Would you copy all lines in the data that contain the word "pixels"?

===============

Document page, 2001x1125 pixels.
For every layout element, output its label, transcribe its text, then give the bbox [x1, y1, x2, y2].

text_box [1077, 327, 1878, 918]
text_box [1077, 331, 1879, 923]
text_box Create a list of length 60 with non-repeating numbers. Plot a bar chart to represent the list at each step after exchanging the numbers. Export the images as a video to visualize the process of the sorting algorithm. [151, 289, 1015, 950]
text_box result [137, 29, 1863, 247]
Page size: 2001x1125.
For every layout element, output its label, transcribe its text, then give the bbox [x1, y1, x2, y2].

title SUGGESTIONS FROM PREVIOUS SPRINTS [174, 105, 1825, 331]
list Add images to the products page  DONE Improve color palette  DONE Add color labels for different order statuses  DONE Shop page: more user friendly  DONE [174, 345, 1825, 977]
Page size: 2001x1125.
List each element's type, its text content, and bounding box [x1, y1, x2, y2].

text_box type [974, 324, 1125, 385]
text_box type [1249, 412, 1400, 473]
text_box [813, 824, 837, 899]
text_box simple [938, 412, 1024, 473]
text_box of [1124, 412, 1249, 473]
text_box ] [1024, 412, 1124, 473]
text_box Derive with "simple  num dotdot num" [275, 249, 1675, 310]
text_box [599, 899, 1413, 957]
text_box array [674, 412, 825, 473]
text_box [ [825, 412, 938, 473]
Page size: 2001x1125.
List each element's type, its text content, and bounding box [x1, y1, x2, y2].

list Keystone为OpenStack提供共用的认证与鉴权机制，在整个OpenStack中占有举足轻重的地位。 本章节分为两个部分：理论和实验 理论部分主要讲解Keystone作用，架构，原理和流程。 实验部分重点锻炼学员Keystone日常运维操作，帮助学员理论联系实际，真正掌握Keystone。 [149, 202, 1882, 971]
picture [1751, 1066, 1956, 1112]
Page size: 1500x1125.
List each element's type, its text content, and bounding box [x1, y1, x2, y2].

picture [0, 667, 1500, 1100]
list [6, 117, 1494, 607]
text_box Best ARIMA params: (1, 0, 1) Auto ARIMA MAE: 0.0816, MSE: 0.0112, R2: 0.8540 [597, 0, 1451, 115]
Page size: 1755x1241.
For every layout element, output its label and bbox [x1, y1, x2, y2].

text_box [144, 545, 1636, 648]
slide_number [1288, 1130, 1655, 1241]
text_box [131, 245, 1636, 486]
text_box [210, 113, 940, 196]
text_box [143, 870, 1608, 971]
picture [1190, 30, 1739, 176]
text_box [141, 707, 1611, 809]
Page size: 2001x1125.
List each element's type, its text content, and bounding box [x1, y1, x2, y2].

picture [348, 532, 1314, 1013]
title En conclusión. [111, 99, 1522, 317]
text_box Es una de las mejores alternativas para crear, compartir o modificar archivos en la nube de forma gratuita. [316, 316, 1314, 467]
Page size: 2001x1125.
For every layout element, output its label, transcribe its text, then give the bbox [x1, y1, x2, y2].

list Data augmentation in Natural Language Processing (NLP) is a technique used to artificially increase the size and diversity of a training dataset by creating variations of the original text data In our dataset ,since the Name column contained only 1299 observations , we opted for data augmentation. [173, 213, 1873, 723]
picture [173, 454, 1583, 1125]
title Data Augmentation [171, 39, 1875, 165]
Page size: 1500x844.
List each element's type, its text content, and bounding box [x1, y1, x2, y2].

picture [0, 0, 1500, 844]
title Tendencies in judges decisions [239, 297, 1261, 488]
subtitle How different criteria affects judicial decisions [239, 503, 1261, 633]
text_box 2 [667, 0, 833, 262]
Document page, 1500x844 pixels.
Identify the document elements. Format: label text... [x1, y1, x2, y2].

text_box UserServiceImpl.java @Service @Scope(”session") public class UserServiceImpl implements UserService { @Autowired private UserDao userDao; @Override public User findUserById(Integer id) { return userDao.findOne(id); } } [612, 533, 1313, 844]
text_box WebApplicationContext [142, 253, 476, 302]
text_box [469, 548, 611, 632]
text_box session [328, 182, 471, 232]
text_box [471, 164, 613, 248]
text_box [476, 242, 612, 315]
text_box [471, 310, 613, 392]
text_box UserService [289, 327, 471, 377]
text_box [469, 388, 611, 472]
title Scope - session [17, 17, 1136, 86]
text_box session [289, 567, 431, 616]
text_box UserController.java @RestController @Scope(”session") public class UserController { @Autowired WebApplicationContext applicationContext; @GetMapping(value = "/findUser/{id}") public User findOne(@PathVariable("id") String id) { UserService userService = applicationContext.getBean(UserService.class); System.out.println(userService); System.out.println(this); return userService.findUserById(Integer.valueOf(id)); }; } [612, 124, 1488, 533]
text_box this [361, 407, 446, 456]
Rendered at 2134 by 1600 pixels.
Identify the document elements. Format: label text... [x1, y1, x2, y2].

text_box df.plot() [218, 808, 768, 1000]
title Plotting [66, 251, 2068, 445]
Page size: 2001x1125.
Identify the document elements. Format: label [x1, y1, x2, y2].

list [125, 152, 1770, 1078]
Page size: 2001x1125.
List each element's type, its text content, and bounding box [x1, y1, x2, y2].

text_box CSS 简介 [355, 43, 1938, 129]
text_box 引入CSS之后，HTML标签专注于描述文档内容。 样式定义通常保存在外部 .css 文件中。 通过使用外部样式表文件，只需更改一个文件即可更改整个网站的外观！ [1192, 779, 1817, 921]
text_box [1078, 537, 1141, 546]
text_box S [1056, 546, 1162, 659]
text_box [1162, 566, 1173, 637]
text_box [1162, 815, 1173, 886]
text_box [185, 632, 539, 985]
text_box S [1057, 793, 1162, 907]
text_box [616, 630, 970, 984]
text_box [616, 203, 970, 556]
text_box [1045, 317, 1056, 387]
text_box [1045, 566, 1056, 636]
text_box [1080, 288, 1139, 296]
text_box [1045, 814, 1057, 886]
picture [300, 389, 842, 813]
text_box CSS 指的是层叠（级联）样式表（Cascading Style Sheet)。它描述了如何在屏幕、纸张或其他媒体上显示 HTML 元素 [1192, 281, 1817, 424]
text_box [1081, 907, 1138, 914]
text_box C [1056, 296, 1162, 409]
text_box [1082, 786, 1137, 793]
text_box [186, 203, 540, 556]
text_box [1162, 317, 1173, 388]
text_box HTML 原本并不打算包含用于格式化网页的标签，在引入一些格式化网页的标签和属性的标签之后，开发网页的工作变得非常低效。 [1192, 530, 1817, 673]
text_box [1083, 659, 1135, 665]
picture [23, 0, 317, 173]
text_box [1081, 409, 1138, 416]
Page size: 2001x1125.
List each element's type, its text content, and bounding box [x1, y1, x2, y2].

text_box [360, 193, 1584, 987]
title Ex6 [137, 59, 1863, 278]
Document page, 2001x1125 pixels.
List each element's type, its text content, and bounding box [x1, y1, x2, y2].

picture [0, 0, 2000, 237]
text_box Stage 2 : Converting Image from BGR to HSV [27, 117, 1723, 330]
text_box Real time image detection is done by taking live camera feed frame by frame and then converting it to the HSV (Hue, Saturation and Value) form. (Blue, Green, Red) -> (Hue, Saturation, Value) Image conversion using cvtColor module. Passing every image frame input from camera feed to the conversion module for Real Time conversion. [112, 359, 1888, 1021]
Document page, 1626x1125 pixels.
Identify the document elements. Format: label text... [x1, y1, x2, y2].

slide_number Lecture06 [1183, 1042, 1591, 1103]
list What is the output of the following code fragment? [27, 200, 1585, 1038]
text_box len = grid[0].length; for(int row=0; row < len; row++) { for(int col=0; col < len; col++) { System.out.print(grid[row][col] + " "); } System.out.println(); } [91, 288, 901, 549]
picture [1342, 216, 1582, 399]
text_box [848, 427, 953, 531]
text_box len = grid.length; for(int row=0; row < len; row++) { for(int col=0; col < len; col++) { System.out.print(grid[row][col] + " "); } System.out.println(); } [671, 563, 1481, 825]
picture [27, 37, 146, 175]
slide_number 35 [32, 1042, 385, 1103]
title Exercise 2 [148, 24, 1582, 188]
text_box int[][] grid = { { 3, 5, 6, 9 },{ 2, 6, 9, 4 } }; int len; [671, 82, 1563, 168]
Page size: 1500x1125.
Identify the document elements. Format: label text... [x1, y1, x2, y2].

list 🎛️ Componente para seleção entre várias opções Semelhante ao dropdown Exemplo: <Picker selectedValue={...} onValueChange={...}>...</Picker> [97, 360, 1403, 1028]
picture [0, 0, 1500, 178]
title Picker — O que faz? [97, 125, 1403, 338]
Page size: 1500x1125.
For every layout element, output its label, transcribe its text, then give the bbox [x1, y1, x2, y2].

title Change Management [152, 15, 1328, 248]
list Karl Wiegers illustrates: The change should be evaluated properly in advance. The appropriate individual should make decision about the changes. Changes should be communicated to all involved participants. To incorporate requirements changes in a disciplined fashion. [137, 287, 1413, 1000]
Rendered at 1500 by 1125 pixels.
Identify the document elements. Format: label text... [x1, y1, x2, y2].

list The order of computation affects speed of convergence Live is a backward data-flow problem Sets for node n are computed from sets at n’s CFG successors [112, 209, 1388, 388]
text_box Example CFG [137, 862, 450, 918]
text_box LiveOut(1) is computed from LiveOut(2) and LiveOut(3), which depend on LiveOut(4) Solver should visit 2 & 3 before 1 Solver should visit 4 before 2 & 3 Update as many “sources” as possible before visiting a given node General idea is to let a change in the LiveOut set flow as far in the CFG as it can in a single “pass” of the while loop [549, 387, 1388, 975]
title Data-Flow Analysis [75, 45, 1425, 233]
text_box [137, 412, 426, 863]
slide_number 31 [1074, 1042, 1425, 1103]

===============

- ANSWER FOR THE TASK:
Document page, 2001x1125 pixels.
Document page, 1500x844 pixels.
Rendered at 2134 by 1600 pixels.
Document page, 2001x1125 pixels.
Document page, 1626x1125 pixels.
Rendered at 1500 by 1125 pixels.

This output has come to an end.